Jakarta – Kebiasaan minum kopi ternyata bukan hanya dipengaruhi oleh jenis bijinya, tetapi juga cara penyeduhannya. Sejumlah penelitian menemukan bahwa metode seduh dapat memengaruhi kadar kolesterol sehingga ikut berdampak pada kesehatan jantung.
Banyak orang menganggap semua jenis kopi memiliki efek yang sama bagi tubuh. Padahal, kopi yang diseduh menggunakan filter dan tanpa filter memiliki kandungan senyawa yang berbeda, terutama terkait zat bernama cafestol yang berhubungan dengan peningkatan kolesterol LDL.
Merujuk pada laporan Harrison Healthcare, berikut penjelasan mengenai hubungan metode seduh kopi dengan kadar kolesterol.
1. Metode Penyeduhan Berpengaruh terhadap Kolesterol
Dalam sebuah penelitian, sebanyak 64 orang dewasa sehat diminta mengonsumsi kopi yang diseduh dengan dua metode berbeda, yaitu menggunakan filter dan tanpa filter.

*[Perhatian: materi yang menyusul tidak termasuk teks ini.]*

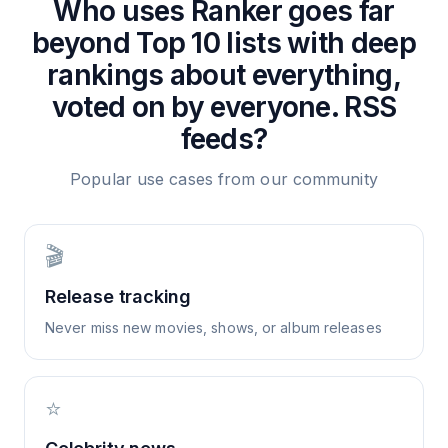
Who uses
Ranker goes far
beyond Top 10 lists with deep
rankings about everything,
voted on by everyone.
RSS
feeds?
Popular use cases from our community
🎬
Release tracking
Never miss new movies, shows, or album releases
⭐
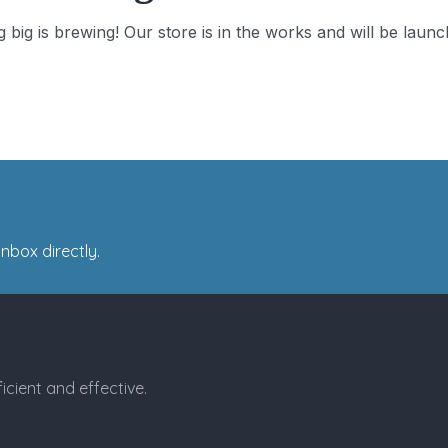
 big is brewing! Our store is in the works and will be launc
nbox directly.
icient and effective.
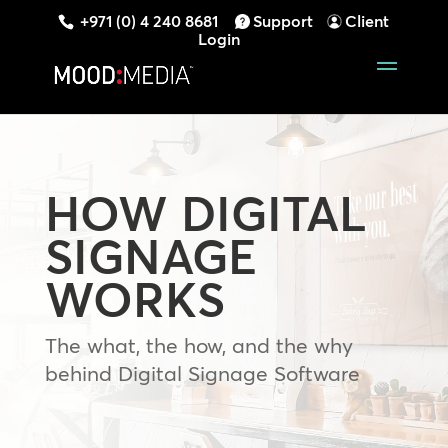
+971 (0) 4 240 8681
Support
Client
Login
HOW DIGITAL
SIGNAGE
WORKS
The what, the how, and the why
behind Digital Signage Software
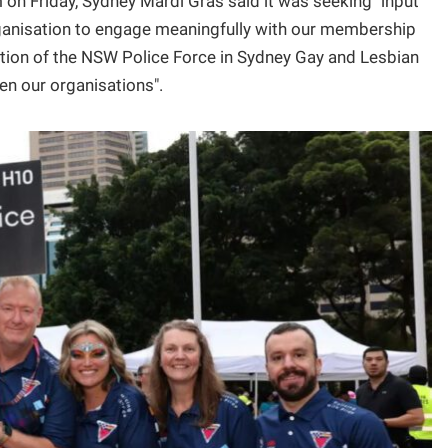
on Friday, Sydney Mardi Gras said it was seeking "input
organisation to engage meaningfully with our membership
ation of the NSW Police Force in Sydney Gay and Lesbian
en our organisations".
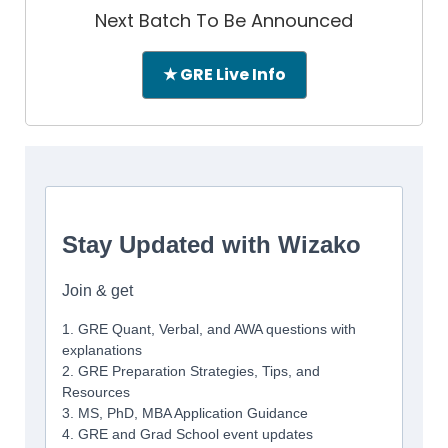
Next Batch To Be Announced
★ GRE Live Info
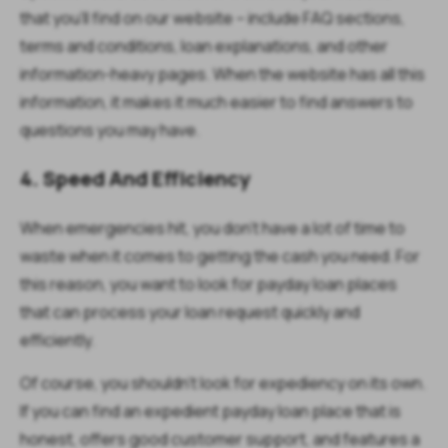
that you’ll find on our website – include FAQ sections,
terms and conditions, loan explanations, and other
information-heavy pages. When the website has all this
information, it makes it much easier to find answers to
questions you may have.
4. Speed And Efficiency
When emergencies hit, you don’t have a lot of time to
waste when it comes to getting the cash you need. For
this reason, you want to look for payday loan places
that can process your loan request quickly and
efficiently.
Of course, you shouldn’t look for expediency on its own.
If you can find an expedient payday loan place that is
honest, offers good customer support, and features a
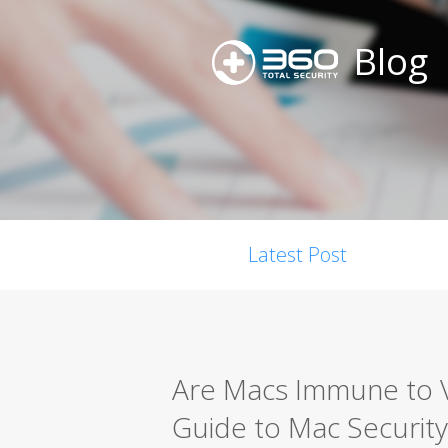
Blog
Latest Post
Are Macs Immune to 
Guide to Mac Security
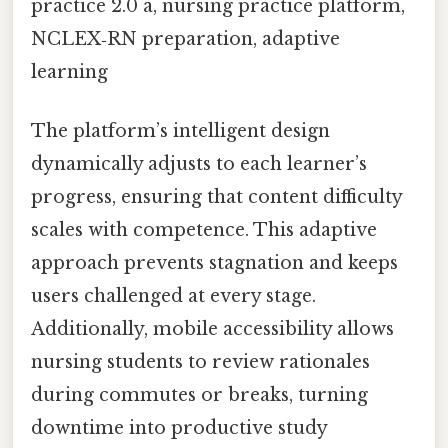
practice 2.0 a, nursing practice platform,
NCLEX‑RN preparation, adaptive
learning
The platform’s intelligent design
dynamically adjusts to each learner’s
progress, ensuring that content difficulty
scales with competence. This adaptive
approach prevents stagnation and keeps
users challenged at every stage.
Additionally, mobile accessibility allows
nursing students to review rationales
during commutes or breaks, turning
downtime into productive study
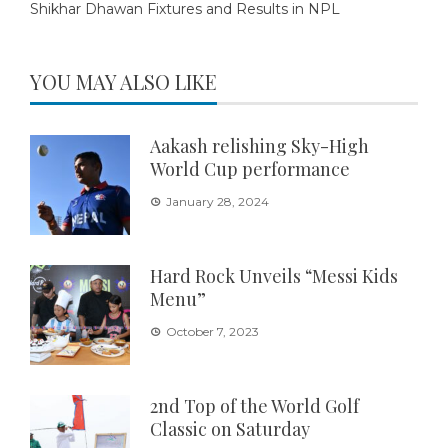
Shikhar Dhawan Fixtures and Results in NPL
YOU MAY ALSO LIKE
Aakash relishing Sky-High
World Cup performance
January 28, 2024
Hard Rock Unveils “Messi Kids
Menu”
October 7, 2023
2nd Top of the World Golf
Classic on Saturday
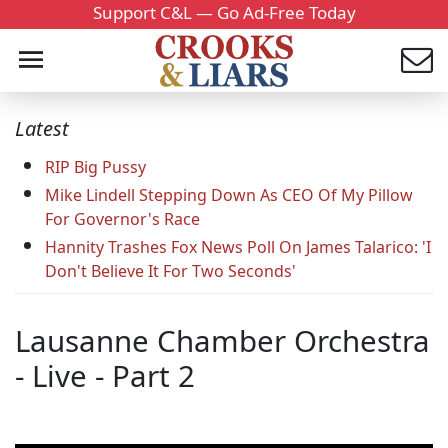
Support C&L — Go Ad-Free Today
Latest
RIP Big Pussy
Mike Lindell Stepping Down As CEO Of My Pillow
For Governor's Race
Hannity Trashes Fox News Poll On James Talarico: 'I
Don't Believe It For Two Seconds'
Lausanne Chamber Orchestra
- Live - Part 2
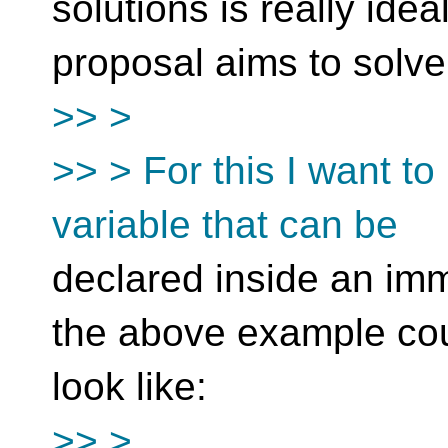
solutions is really idea
proposal aims to solve
>> >
>> > For this I want to
variable that can be
declared inside an imm
the above example co
look like:
>> >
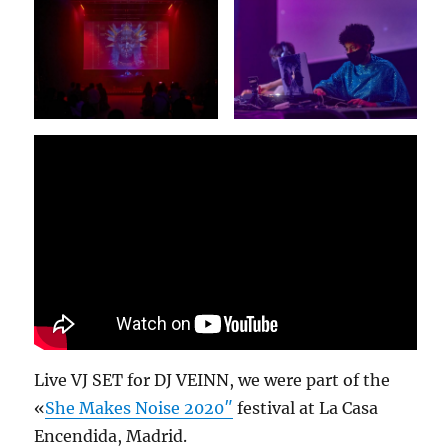
Live VJ SET for DJ VEINN, we were part of the
«
She Makes Noise 2020″
festival at La Casa
Encendida, Madrid.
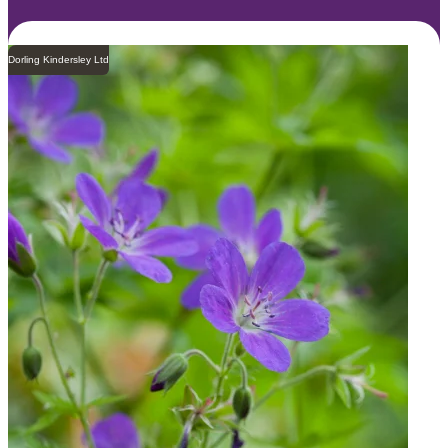
Dorling Kindersley Ltd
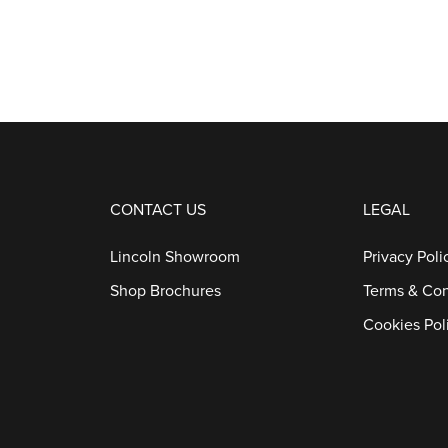
CONTACT US
LEGAL
Lincoln Showroom
Privacy Poli
Shop Brochures
Terms & Con
Cookies Pol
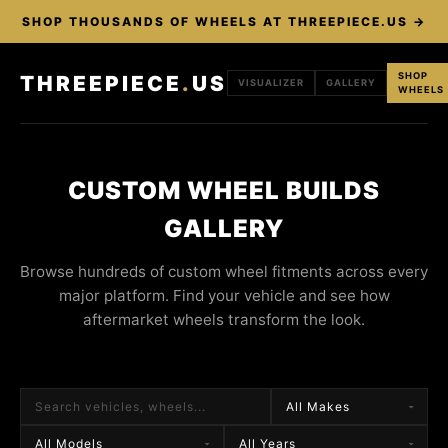
SHOP THOUSANDS OF WHEELS AT THREEPIECE.US →
SHOP
THREEPIECE
.
US
VISUALIZER
GALLERY
WHEELS
CUSTOM WHEEL BUILDS
GALLERY
Browse hundreds of custom wheel fitments across every
major platform. Find your vehicle and see how
aftermarket wheels transform the look.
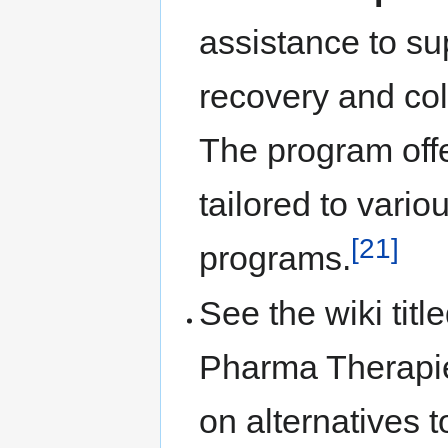
assistance to su
recovery and col
The program off
tailored to vari
[21]
programs.
See the wiki tit
Pharma Therapie
on alternatives 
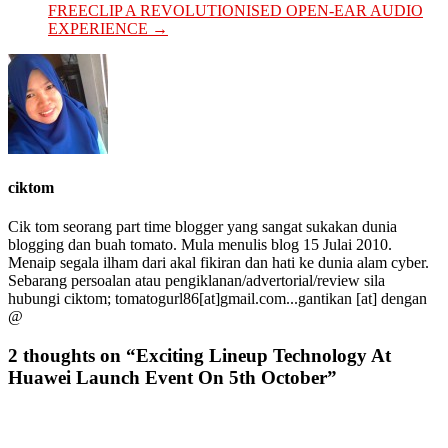
FREECLIP A REVOLUTIONISED OPEN-EAR AUDIO
EXPERIENCE
→
ciktom
Cik tom seorang part time blogger yang sangat sukakan dunia
blogging dan buah tomato. Mula menulis blog 15 Julai 2010.
Menaip segala ilham dari akal fikiran dan hati ke dunia alam cyber.
Sebarang persoalan atau pengiklanan/advertorial/review sila
hubungi ciktom; tomatogurl86[at]gmail.com...gantikan [at] dengan
@
2 thoughts on “
Exciting Lineup Technology At
Huawei Launch Event On 5th October
”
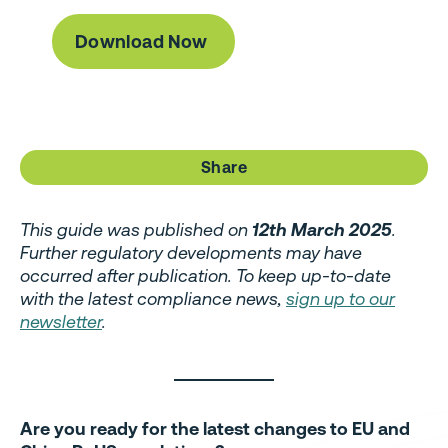
Share
This guide was published on
12th March 2025
.
Further regulatory developments may have
occurred after publication. To keep up-to-date
with the latest compliance news,
sign up to our
newsletter
.
Are you ready for the latest changes to EU and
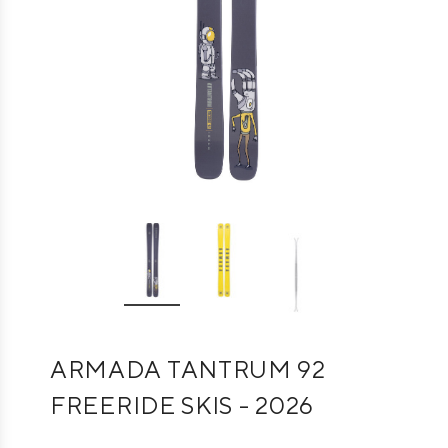
ARMADA TANTRUM 92
FREERIDE SKIS - 2026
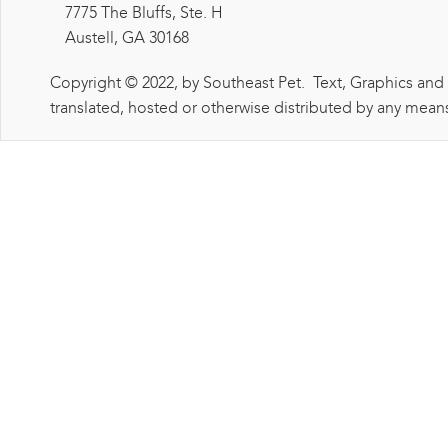
7775 The Bluffs, Ste. H
Austell, GA 30168
Copyright © 2022, by Southeast Pet. Text, Graphics and
translated, hosted or otherwise distributed by any means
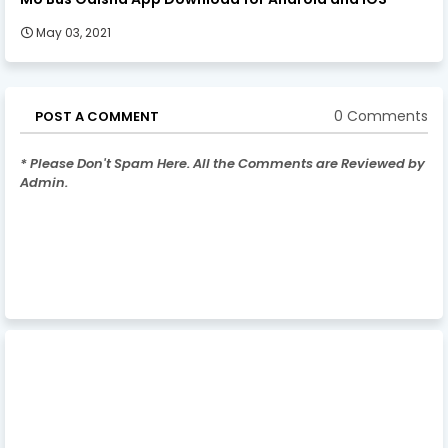
May 03, 2021
0 Comments
POST A COMMENT
* Please Don't Spam Here. All the Comments are Reviewed by
Admin.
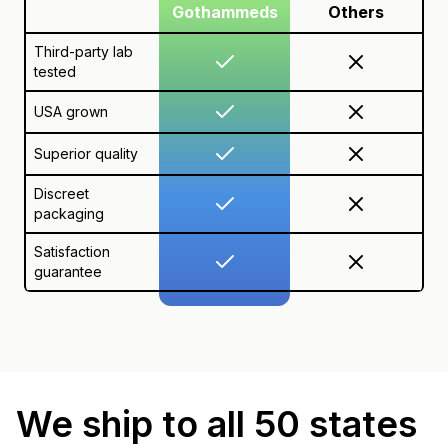
Gothammeds
Others
Third-party lab
tested
USA grown
Superior quality
Discreet
packaging
Satisfaction
guarantee
We ship to all 50 states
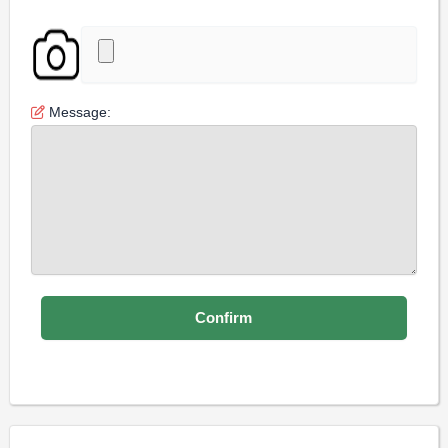
Message:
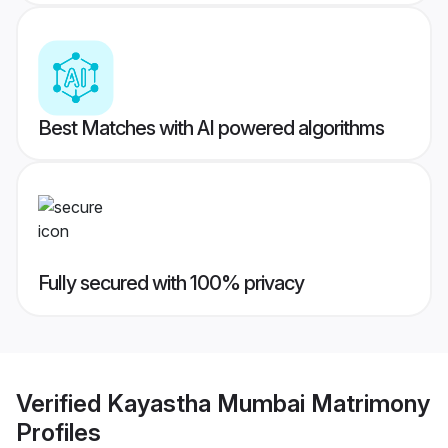
Best Matches with AI powered algorithms
Fully secured with 100% privacy
Verified
Kayastha Mumbai Matrimony
Profiles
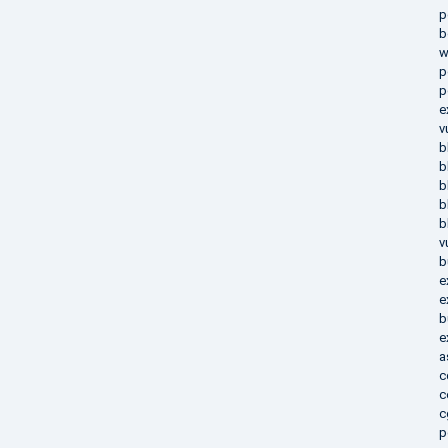
p
b
w
p
p
e
v
b
b
b
b
b
v
b
e
e
b
e
a
c
c
c
p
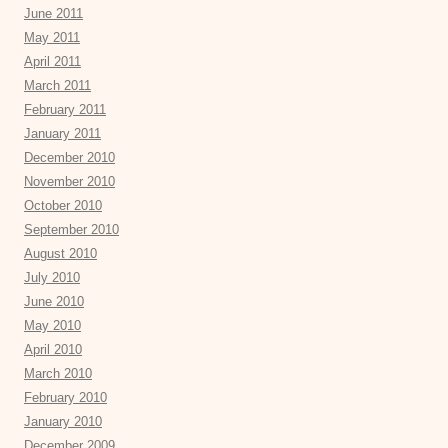
June 2011
May 2011
April 2011
March 2011
February 2011
January 2011
December 2010
November 2010
October 2010
September 2010
August 2010
July 2010
June 2010
May 2010
April 2010
March 2010
February 2010
January 2010
December 2009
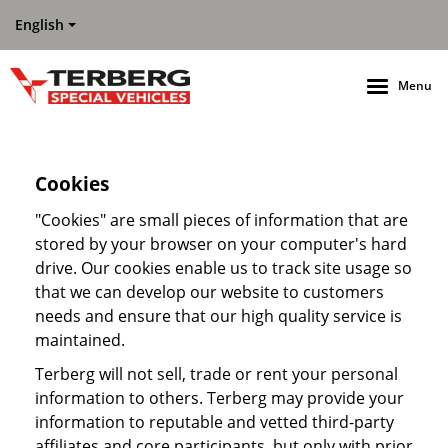
English
Menu
Cookies
"Cookies" are small pieces of information that are
stored by your browser on your computer's hard
drive. Our cookies enable us to track site usage so
that we can develop our website to customers
needs and ensure that our high quality service is
maintained.
Terberg will not sell, trade or rent your personal
information to others. Terberg may provide your
information to reputable and vetted third-party
affiliates and core participants, but only with prior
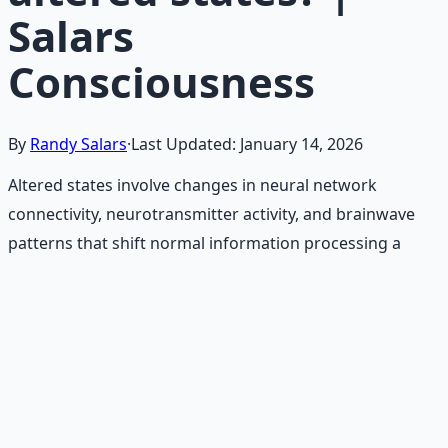
Salars
Consciousness
By
Randy Salars
·
Last Updated:
January 14, 2026
Altered states involve changes in neural network
connectivity, neurotransmitter activity, and brainwave
patterns that shift normal information processing a
Recommended Resource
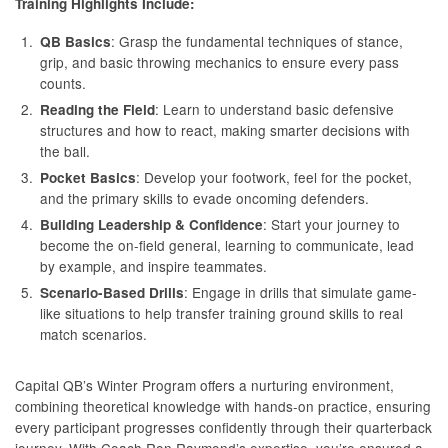
Training Highlights Include:
: Grasp the fundamental techniques of stance,
QB Basics
grip, and basic throwing mechanics to ensure every pass
counts.
: Learn to understand basic defensive
Reading the Field
structures and how to react, making smarter decisions with
the ball.
: Develop your footwork, feel for the pocket,
Pocket Basics
and the primary skills to evade oncoming defenders.
: Start your journey to
Building Leadership & Confidence
become the on-field general, learning to communicate, lead
by example, and inspire teammates.
: Engage in drills that simulate game-
Scenario-Based Drills
like situations to help transfer training ground skills to real
match scenarios.
Capital QB’s Winter Program offers a nurturing environment,
combining theoretical knowledge with hands-on practice, ensuring
every participant progresses confidently through their quarterback
journey. With Coach Ron Raymond’s expertise, you’re ensured a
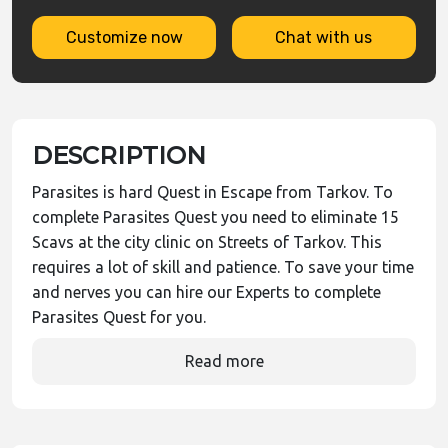
Customize now
Chat with us
DESCRIPTION
Parasites is hard Quest in Escape from Tarkov. To
complete Parasites Quest you need to eliminate 15
Scavs at the city clinic on Streets of Tarkov. This
requires a lot of skill and patience. To save your time
and nerves you can hire our Experts to complete
Parasites Quest for you.
Read more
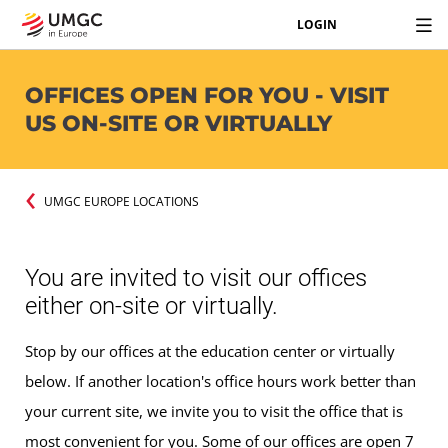
LOGIN
OFFICES OPEN FOR YOU - VISIT
US ON-SITE OR VIRTUALLY
UMGC EUROPE LOCATIONS
You are invited to visit our offices
either on-site or virtually.
Stop by our offices at the education center or virtually
below. If another location's office hours work better than
your current site, we invite you to visit the office that is
most convenient for you. Some of our offices are open 7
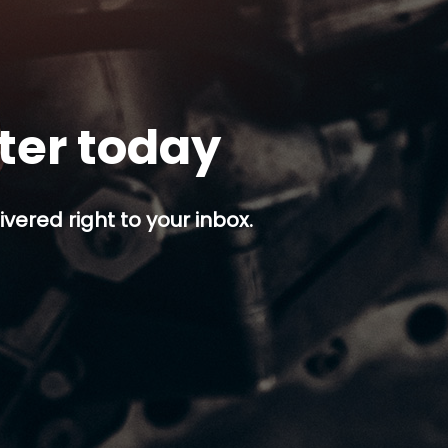
tter today
ivered right to your inbox.
p button.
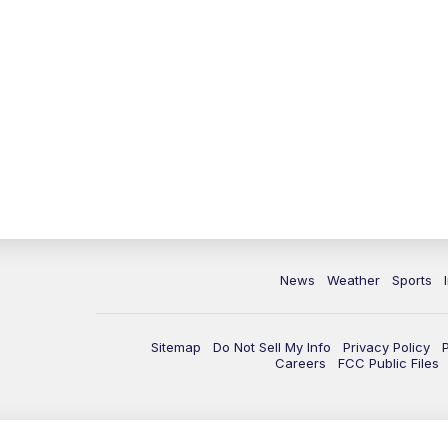
News
Weather
Sports
Sitemap
Do Not Sell My Info
Privacy Policy
Careers
FCC Public Files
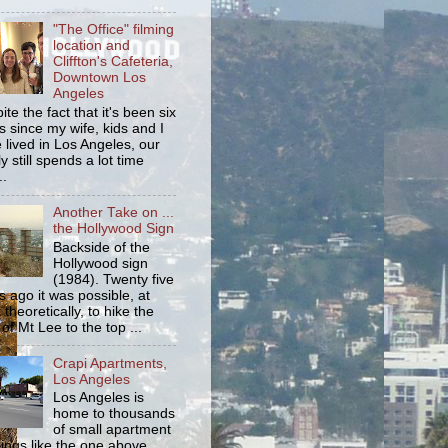
"The Office" filming
location and
Cliffton's Cafeteria,
Downtown Los
Angeles
ite the fact that it's been six
s since my wife, kids and I
 lived in Los Angeles, our
y still spends a lot time
..
Another Take on ...
the Hollywood Sign
Backside of the
Hollywood sign
(1984). Twenty five
s ago it was possible, at
 theoretically, to hike the
 of Mt Lee to the top ...
Crapi Apartments,
Los Angeles
Los Angeles is
home to thousands
of small apartment
dings like the one above.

Pengamatan dilakukan selama beberapa minggu untuk melihat perubahan kadar kolesterol mereka.
Hasil penelitian menunjukkan bahwa peserta yang rutin mengonsumsi kopi tanpa filter mengalami peningkatan kadar kolesterol total maupun kolesterol LDL (kolesterol jahat). Sebaliknya, kelompok yang mengonsumsi kopi dengan kertas filter tidak mengalami perubahan yang berarti.
Peneliti melaporkan bahwa konsumsi kopi tanpa filter dapat meningkatkan kadar LDL hingga sekitar 16 mg/dL, sementara kopi filter tidak memberikan efek serupa.
2. Mengapa Kopi Tanpa Filter Lebih Berisiko?
Perbedaan tersebut dipengaruhi oleh kandungan cafestol, yaitu senyawa alami yang terdapat pada minyak kopi.
Cafestol diketahui dapat mengganggu proses pembentukan asam empedu di hati sehingga kadar kolesterol dalam darah cenderung meningkat.
Metode seduh seperti French press, kopi tubruk, dan kopi Turki tidak menggunakan kertas penyaring, sehingga sebagian besar cafestol tetap ikut larut ke dalam minuman.
Sebaliknya, penggunaan filter kertas mampu menyaring sebagian besar minyak kopi yang mengandung cafestol sehingga kandungannya jauh lebih rendah.
3. Kandungan Cafestol Berbeda pada Tiap Metode Seduh
Teknik seduh drip coffee maupun pour-over yang menggunakan kertas filter dinilai sebagai pilihan yang lebih ramah bagi kesehatan jantung karena menghasilkan kadar cafestol paling rendah.
Sementara itu, minuman seperti espresso dan kopi dari moka pot masih mengandung cafestol karena menggunakan penyaring logam. Meski demikian, jumlahnya tetap lebih sedikit dibanding kopi yang benar-benar tanpa filter.
Adapun kopi instan hampir tidak mengandung cafestol karena telah melalui proses penyaringan saat proses produksi.
4. Jenis Biji Kopi Bukan Faktor Utama
Hingga kini belum ada bukti kuat yang menunjukkan bahwa biji arabika maupun robusta memberikan perbedaan signifikan terhadap kadar cafestol.
Begitu pula dengan tingkat sangrai. Meski ada anggapan bahwa roasting gelap mengurangi kandungan minyak kopi, hasil penelitian masih menunjukkan temuan yang belum konsisten.
Para ahli menilai bahwa cara menyeduh kopi jauh lebih menentukan dibandingkan jenis biji ataupun tingkat sangrainya.
5. Cara Minum Kopi agar Lebih Bersahabat dengan Jantung
Bagi orang yang memiliki kadar kolesterol tinggi atau ingin menjaga kesehatan jantung, memilih kopi yang diseduh menggunakan kertas filter menjadi pilihan yang lebih dianjurkan.
Selain itu, menjaga pola makan tetap penting, misalnya dengan membatasi konsumsi lemak jenuh dan memperbanyak makanan tinggi serat larut untuk membantu menurunkan kadar LDL.
Perubahan sederhana seperti mengganti metode penyeduhan kopi dinilai dapat memberikan manfaat bagi kesehatan tanpa harus berhenti menikmati secangkir kopi setiap hari.